══ GIVEN DATA
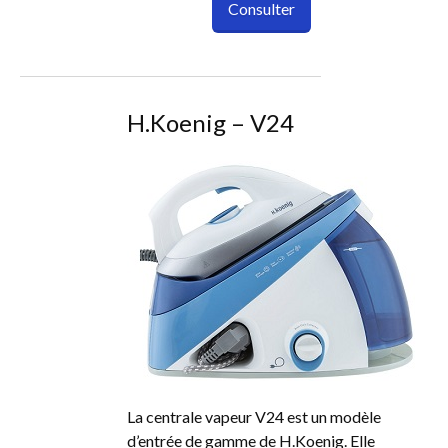
Consulter
H.Koenig – V24
La centrale vapeur V24 est un modèle
d’entrée de gamme de H.Koenig. Elle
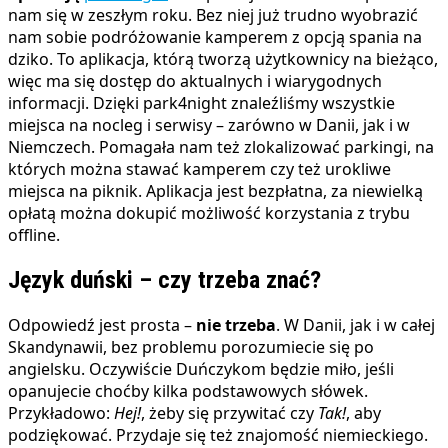
nam się w zeszłym roku. Bez niej już trudno wyobrazić
nam sobie podróżowanie kamperem z opcją spania na
dziko. To aplikacja, którą tworzą użytkownicy na bieżąco,
więc ma się dostęp do aktualnych i wiarygodnych
informacji. Dzięki park4night znaleźliśmy wszystkie
miejsca na nocleg i serwisy – zarówno w Danii, jak i w
Niemczech. Pomagała nam też zlokalizować parkingi, na
których można stawać kamperem czy też urokliwe
miejsca na piknik. Aplikacja jest bezpłatna, za niewielką
opłatą można dokupić możliwość korzystania z trybu
offline.
Język duński – czy trzeba znać?
Odpowiedź jest prosta –
nie trzeba
. W Danii, jak i w całej
Skandynawii, bez problemu porozumiecie się po
angielsku. Oczywiście Duńczykom będzie miło, jeśli
opanujecie choćby kilka podstawowych słówek.
Przykładowo:
Hej!
, żeby się przywitać czy
Tak!
, aby
podziękować. Przydaje się też znajomość niemieckiego.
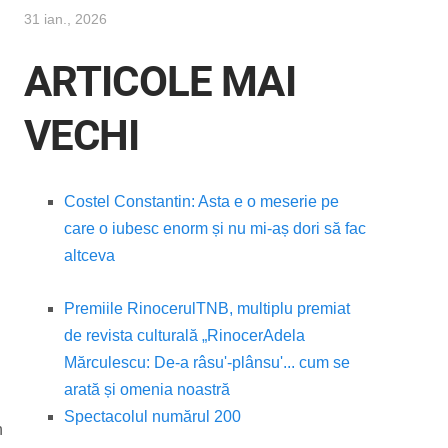
31 ian., 2026
ARTICOLE MAI
VECHI
Costel Constantin: Asta e o meserie pe
care o iubesc enorm și nu mi-aș dori să fac
altceva
Premiile Rinocerul
TNB, multiplu premiat
de revista culturală „Rinocer
Adela
Mărculescu: De-a râsu'-plânsu'... cum se
arată și omenia noastră
Spectacolul numărul 200
n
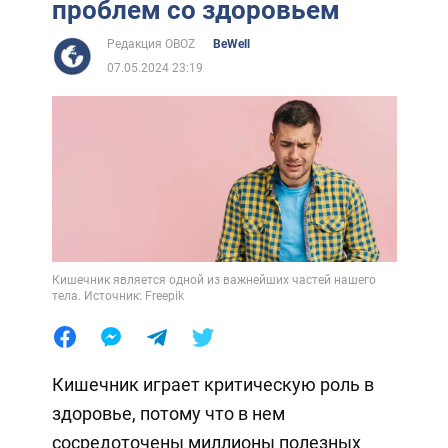
проблем со здоровьем
Редакция OBOZ
BeWell
07.05.2024 23:19
Кишечник является одной из важнейших частей нашего
тела. Источник: Freepik
Кишечник играет критическую роль в
здоровье, потому что в нем
сосредоточены миллионы полезных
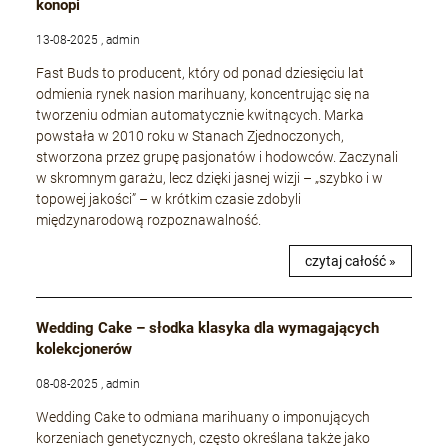
konopi
13-08-2025 , admin
Fast Buds to producent, który od ponad dziesięciu lat
odmienia rynek nasion marihuany, koncentrując się na
tworzeniu odmian automatycznie kwitnących. Marka
powstała w 2010 roku w Stanach Zjednoczonych,
stworzona przez grupę pasjonatów i hodowców. Zaczynali
w skromnym garażu, lecz dzięki jasnej wizji – „szybko i w
topowej jakości” – w krótkim czasie zdobyli
międzynarodową rozpoznawalność.
czytaj całość »
Wedding Cake – słodka klasyka dla wymagających
kolekcjonerów
08-08-2025 , admin
Wedding Cake to odmiana marihuany o imponujących
korzeniach genetycznych, często określana także jako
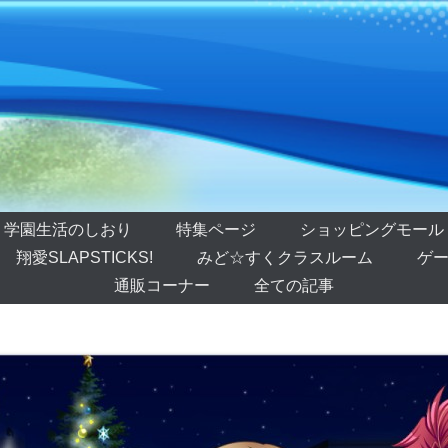
学園生活のしおり
特集ページ
ショッピングモール
翔愛SLAPSTICKS!
みど☆すくクラスルーム
ゲー
通販コーナー
全ての記事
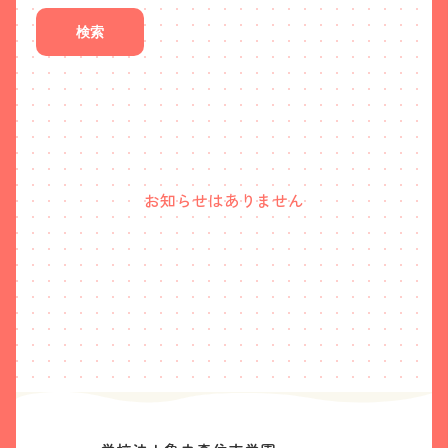
検索
お知らせはありません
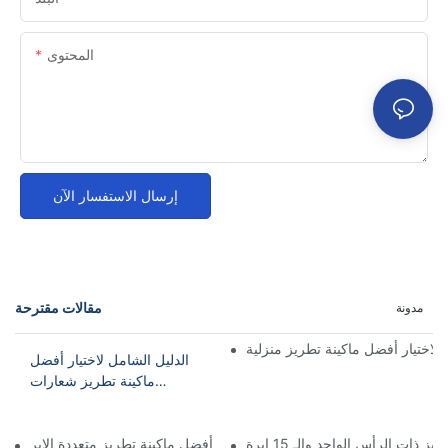
المحتوى
إرسال الاستفسار الآن
مقالات مقترحة
مدونة
 لاختيار أفضل ماكينة تطريز منزلية
الدليل الشامل لاختيار أفضل
ماكينة تطريز شعارات
التيشيرتات
 ذات الرأس الواحد والـ 15 إبرة
الخيار الأفضل للتطريز المنزلي: أفضل ماكينة تطريز متعددة الإبر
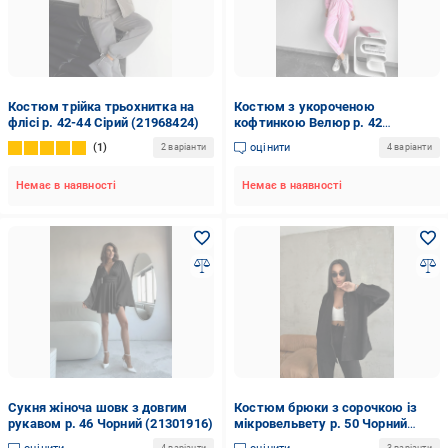
Костюм трійка трьохнитка на
Костюм з укороченою
флісі р. 42-44 Сірий (21968424)
кофтинкою Велюр р. 42
Рожевий (21035188)
1
оцінити
2 варіанти
4 варіанти
Немає в наявності
Немає в наявності
Сукня жіноча шовк з довгим
Костюм брюки з сорочкою із
рукавом р. 46 Чорний (21301916)
мікровельвету р. 50 Чорний
(082.5)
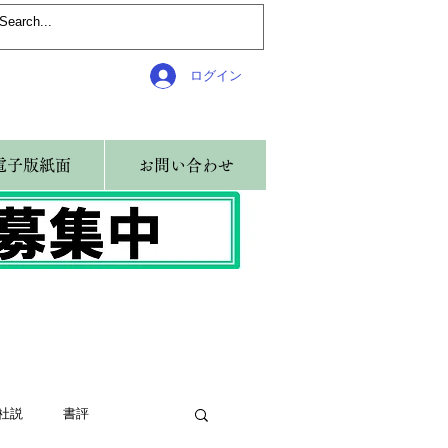
ログイン
電子版紙面
お問い合わせ
社説
書評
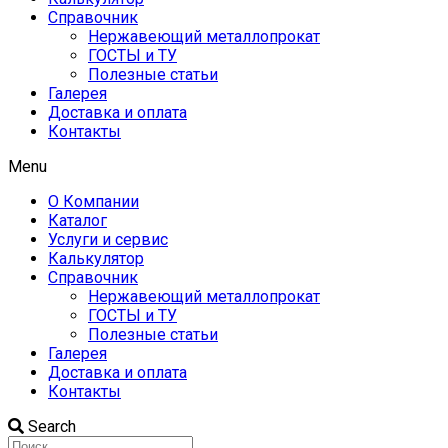
Справочник
Нержавеющий металлопрокат
ГОСТЫ и ТУ
Полезные статьи
Галерея
Доставка и оплата
Контакты
Menu
О Компании
Каталог
Услуги и сервис
Калькулятор
Справочник
Нержавеющий металлопрокат
ГОСТЫ и ТУ
Полезные статьи
Галерея
Доставка и оплата
Контакты
Search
════
▸ EXERCISE REQUIREMENTS:
Please return only the lines from the top of the data through the line with "powstała w 2010", exactly as written, and drop every picture.

▸ THE COMPLETED TASK:
Consulter
H.Koenig – V24
La centrale vapeur V24 est un modèle
d’entrée de gamme de H.Koenig. Elle
nam się w zeszłym roku. Bez niej już trudno wyobrazić
nam sobie podróżowanie kamperem z opcją spania na
dziko. To aplikacja, którą tworzą użytkownicy na bieżąco,
więc ma się dostęp do aktualnych i wiarygodnych
informacji. Dzięki park4night znaleźliśmy wszystkie
miejsca na nocleg i serwisy – zarówno w Danii, jak i w
Niemczech. Pomagała nam też zlokalizować parkingi, na
których można stawać kamperem czy też urokliwe
miejsca na piknik. Aplikacja jest bezpłatna, za niewielką
opłatą można dokupić możliwość korzystania z trybu
offline.
Język duński – czy trzeba znać?
Odpowiedź jest prosta –
nie trzeba
. W Danii, jak i w całej
Skandynawii, bez problemu porozumiecie się po
angielsku. Oczywiście Duńczykom będzie miło, jeśli
opanujecie choćby kilka podstawowych słówek.
Przykładowo:
Hej!
, żeby się przywitać czy
Tak!
, aby
podziękować. Przydaje się też znajomość niemieckiego.
31 ian., 2026
ARTICOLE MAI
VECHI
Costel Constantin: Asta e o meserie pe
care o iubesc enorm și nu mi-aș dori să fac
altceva
Premiile Rinocerul
TNB, multiplu premiat
de revista culturală „Rinocer
Adela
Mărculescu: De-a râsu'-plânsu'... cum se
arată și omenia noastră
Spectacolul numărul 200
n
проблем со здоровьем
Редакция OBOZ
BeWell
07.05.2024 23:19
Кишечник является одной из важнейших частей нашего
тела. Источник: Freepik
Кишечник играет критическую роль в
здоровье, потому что в нем
сосредоточены миллионы полезных
konopi
13-08-2025 , admin
Fast Buds to producent, który od ponad dziesięciu lat
odmienia rynek nasion marihuany, koncentrując się na
tworzeniu odmian automatycznie kwitnących. Marka
powstała w 2010 roku w Stanach Zjednoczonych,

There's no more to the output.